Today I’ve killed four flies. I was going to say five, since that sounds much better, but it would be untrue. The last fly is still buzzing around the cabin and I can’t find it. My weapon of choice has been a pillow, which I use to smash the flies between the window and the window shade. I learned this strategy the long way. After stalking the flies around the cabin, listening for the sound of buzzing, I realized that this method was slow and unproductive. And I also learned that most of the flies were already trapped between the windows and window shades. In fact, I don’t think I was stalking the flies at all, I was just walking back and forth from window to window when each concealed fly would buzz behind its window shade. Now, you can’t really see the flies when they’re hidden like this. But on occasion, you’ll catch a glimpse of their shadow. That’s when you have to pounce. At this point you have two options: A) slam the pillow against the window shade in the area you think the fly is located and hope that it doesn’t escape, or B) wait until you see the fly’s shadow and quickly press the pillow against the window shade. This second technique is the preferred of the two because it is less risky. The chance of the window shade opening up and allowing the fly to escape is lower, rendering the slow smash technique more effective.

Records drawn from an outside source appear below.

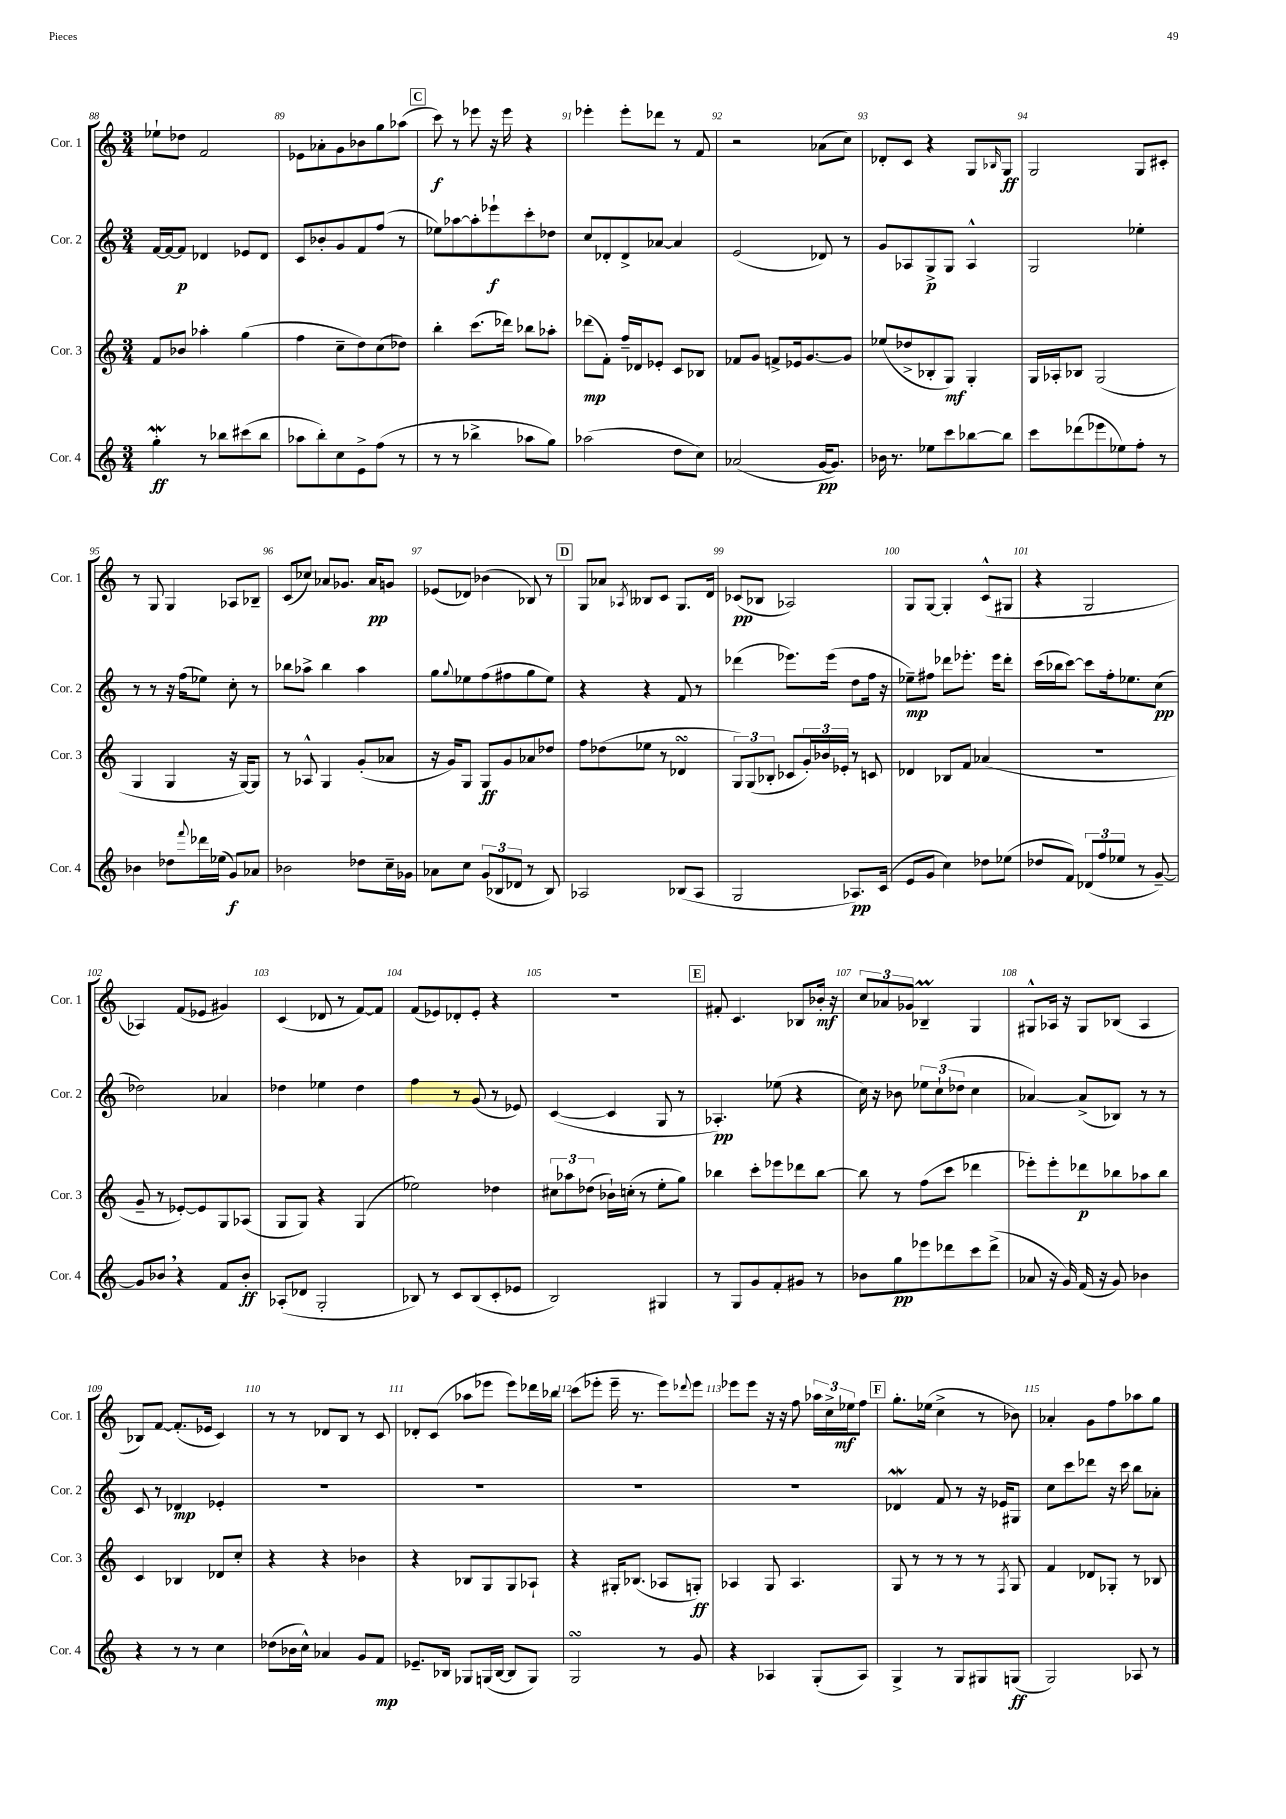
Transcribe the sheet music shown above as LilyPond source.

<<
\new StaffGroup <<
\new Staff = "s0" \with { instrumentName = "Cor. 1" shortInstrumentName = "Cor. 1" } {
    \clef treble \key c \major \numericTimeSignature \time 3/4
    ees''8-! des''8 f'2 |
    ees'8 aes'8-. g'8 bes'8 g''8 aes''8( |
    \mark \markup { \box "C" } c'''8\f) r8 ees'''8 r16 ees'''16 r4 |
    ees'''4-. ees'''8-. des'''8 r8 f'8 |
    r2 aes'8( c''8) |
    des'8-. c'8 r4 g8 \grace { bes16 } g8\ff |
    g2 g8 cis'8-. |
    r8 g8 g4 aes8 bes8-- |
    c'8( ces''8) aes'8 ges'8. aes'16\pp g'8 |
    ees'8( des'8) bes'4( bes8) r8 |
    \mark \markup { \box "D" } g8 aes'8 \acciaccatura { aes8 } beses8 c'8 g8. d'16 |
    ces'8\pp( bes8 aes2) |
    g8 g8~ g4-. c'8-^( gis8 |
    r4 g2 |
    aes4) f'8( ees'8 gis'4) |
    c'4( des'8 r8 f'8~) f'8 |
    f'8( ees'8) des'8-. ees'8-. r4 |
    R2. |
    \mark \markup { \box "E" } fis'8-. c'4. bes8 bes'16-.\mf r16 |
    \tuplet 3/2 { c''8 aes'8 ges'8 } bes4--\prall g4 |
    gis8-^ aes16 r16 gis8 bes8( aes4 |
    bes8) f'8~ f'8.-.( ees'16 c'4) |
    r8 r8 des'8 b8 r8 c'8 |
    des'8-. c'8( aes''8 ees'''8 ees'''8) des'''16 bes''16 |
    c'''8( ees'''8-. ees'''16-- r8. ees'''8) \appoggiatura { des'''8 } ees'''8 |
    ees'''8 ees'''8 r16 r16 f''8 \tuplet 3/2 { aes''16 c''16-> ees''16\mf } f''8 |
    \mark \markup { \box "F" } g''8.-. ees''16( c''4-> r8 bes'8) |
    aes'4-. g'8 f''8 aes''8 g''8 \bar "|." |
}
\new Staff = "s1" \with { instrumentName = "Cor. 2" shortInstrumentName = "Cor. 2" } {
    \clef treble \key c \major \numericTimeSignature \time 3/4
    f'16~ f'16~ f'8\p des'4 ees'8 des'8 |
    c'8 bes'8-. g'8 f'8 f''8( r8 |
    \mark \markup { \box "C" } ees''8) aes''8~ aes''8-. ees'''8-!\f c'''8-. des''8 |
    c''8 des'8-. des'8-> aes'8~ aes'4 |
    e'2( des'8) r8 |
    g'8 aes8 g8->\p g8 aes4-^ |
    g2 ees''4-. |
    r8 r8 r16 f''16( ees''8) c''8-. r8 |
    bes''8 aes''8-> bes''4 aes''4 |
    g''8 \appoggiatura { g''8 } ees''8 f''8( fis''8 g''8 ees''8) |
    \mark \markup { \box "D" } r4 r4 f'8 r8 |
    des'''4( ees'''8.) ees'''16( d''8 f''16 r16 |
    ees''8--\mp) fis''8 des'''8 ees'''8.-. ees'''16 des'''8-. |
    c'''16( bes''16 c'''8~) c'''8 f''16-. ees''8. c''8\pp( |
    des''2) aes'4 |
    des''4 ees''4 des''4 |
    f''4 r8 g'8( r8 ees'8) |
    c'4~( c'4 g8 r8 |
    \mark \markup { \box "E" } aes4.-.\pp) ees''8( r4 |
    c''16) r16 bes'8 \tuplet 3/2 { ees''8 c''8-!( des''8 } c''4 |
    aes'4~) aes'8->( bes8) r8 r8 |
    c'8 r8 des'4\mp ees'4-. |
    R2. |
    R2. |
    R2. |
    R2. |
    \mark \markup { \box "F" } des'4\mordent f'8 r8 r16 ees'16 gis8 |
    c''8 c'''8 des'''8 r16 c'''16 b''8 aes'8-. \bar "|." |
}
\new Staff = "s2" \with { instrumentName = "Cor. 3" shortInstrumentName = "Cor. 3" } {
    \clef treble \key c \major \numericTimeSignature \time 3/4
    f'8 bes'8 aes''4-. g''4( |
    f''4 c''8-- d''8) c''8( des''8) |
    \mark \markup { \box "C" } b''4-. c'''8.( des'''16) bes''8 aes''8-. |
    des'''8\mp( f'8-.) f''16-- des'16 ees'8-. c'8 bes8 |
    fes'8 g'8 f'8-> ees'16 g'8.~ g'8 |
    ees''8( des''8-> bes8-. g8\mf) g4-. |
    g16 aes16-. bes8 g2( |
    g4 g4 r16 g16~) g8 |
    r8 aes8-^ g4 g'8-.( aes'8 |
    r16 g'16) g8 g8\ff g'8 aes'8 des''8 |
    \mark \markup { \box "D" } f''8 des''8( ees''8 r8 des'4\turn |
    \tuplet 3/2 { g8) g8( bes8-. } ces'8 \tuplet 3/2 { g'16-.) bes'16 ees'16-. } r8 c'8 |
    des'4 bes8 f'8 aes'4( |
    R2. |
    g'8-- r8 ees'8~-.) ees'8 g8 aes8( |
    g8 g8) r4 g4( |
    ees''2) des''4 |
    \tuplet 3/2 { cis''8 aes''8 des''8( } bes'16-!) c''16-.( r8 e''8-. g''8) |
    \mark \markup { \box "E" } bes''4 c'''8-. ees'''8 des'''8 bes''8~ |
    bes''8 r8 f''8( c'''8 des'''4 |
    ees'''8-.) ees'''8-. des'''8\p bes''8 aes''8 bes''8 |
    c'4 bes4 des'8 c''8-. |
    r4 r4 bes'4 |
    r4 bes8 g8 g8 aes8-! |
    r4 gis16-. bes8.( aes8 g8-.\ff) |
    aes4 g8 aes4. |
    \mark \markup { \box "F" } g8 r8 r8 r8 r8 \acciaccatura { f8 } g8 |
    f'4 des'8 ges8-. r8 bes8 \bar "|." |
}
\new Staff = "s3" \with { instrumentName = "Cor. 4" shortInstrumentName = "Cor. 4" } {
    \clef treble \key c \major \numericTimeSignature \time 3/4
    g''4-.\mordent\ff r8 bes''8 cis'''8( bes''8 |
    aes''8 b''8-.) c''8 e'8-> f''8( r8 |
    \mark \markup { \box "C" } r8 r8 bes''4-> aes''8 g''8) |
    aes''2( d''8 c''8) |
    aes'2( g'16~\pp g'8.) |
    bes'16 r8. ees''8 c'''8 bes''8~ bes''8 |
    c'''8 des'''8( ees'''8 ees''8) f''8-. r8 |
    bes'4 des''8 \appoggiatura { f'''8 } des'''16 ees''16( g'8\f) aes'8 |
    bes'2 des''8 c''16-- ges'16 |
    aes'8 c''8 \tuplet 3/2 { g'8( bes8 des'8 } r8 bes8) |
    \mark \markup { \box "D" } aes2 bes8( aes8 |
    g2 aes8.\pp) c'16( |
    e'8 g'8 c''4) des''8 ees''8( |
    des''8 f'8) \tuplet 3/2 { des'8( f''8 ees''8 } r8 g'8~--) |
    g'8 bes'8 \breathe r4 f'8 bes'8-.\ff |
    aes8-.( des'8 g2-. |
    bes8) r8 c'8 bes8( c'8-. ees'8 |
    b2) gis4 |
    \mark \markup { \box "E" } r8 g8 g'8 f'8-. gis'8 r8 |
    bes'8 g''8\pp ees'''8 des'''8 c'''8 des'''8->( |
    aes'8 r16 g'16) f'16( r16 g'8) bes'4 |
    r4 r8 r8 c''4 |
    des''8( bes'16 c''16-^) aes'4 g'8 f'8\mp |
    ees'8.-- bes16 ges8 g16( bes16~ bes8 g8) |
    g2\turn r8 g'8 |
    r4 aes4 g8-.( aes8) |
    \mark \markup { \box "F" } g4-> r8 g8 gis8 g8\ff( |
    g2) aes8 r8 \bar "|." |
}
>>
>>
\layout { \context { \Score currentBarNumber = #88 \override BarNumber.break-visibility = ##(#f #t #t) barNumberVisibility = #all-bar-numbers-visible } }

Observe this writer’s killcount to date:

Photo 35

Note, one more fly was procured during the writing of this blog entry.

What else have I been doing? Yesterday I rode for about 5 hours, but unfortunately my ride time is being cut short over the next seven days in order to taper for Cascade next Wednesday. Other things I have been doing include but have not been limited to:

-Reading a David Sedaris book
-Watching the Tour upwards of 3 times a day
-Trying to decide the order in which I will watch the following VHS tapes here in the cabin: Hook, Forest Gump, Mrs. Doubtfire, Throw Momma from the Train, Thelma & Louise, Street Smart, Hope Floats, The Best of The Benny Hill Show, While you were Sleeping, Home Alone 2, Batman Forever, and When Harry Met Sally. I have seen five of these movies before, and judging by the covers of the others, I would rather see those five again than watch something like Hope Floats or While you were Sleeping. I spend a good amount of time standing at the movie/bookcase, trying to build up the courage to bore myself to death with one of these slumber-fests. So far I haven’t. But I’m guessing the day will come. Back to the list—
-Searching for a pair of fingernail clippers or scissors to cut my finger nails. Unsuccessful so far.
-Eating food (which is limited to Quinoa, oats, bread, eggs, or a plate of aging vegetables. I won’t include pasta in this food list because I officially hate pasta unless it has a ton of meat or cheese in it.
-Checking email and Facebook

that’s about it.

But mainly I just sit on the couch drinking water out of a Tupperware container because I don’t like drinking out of small glasses that have to be refilled after each sip.

Oh, I also have a potato that needs to be cooked. I’m planning a special breakfast one of these mornings where I’ll substitute the potato for the oats. As I’m sure you know, potatoes have a lot of potassium. And nothing spells excitemmint better than potassium!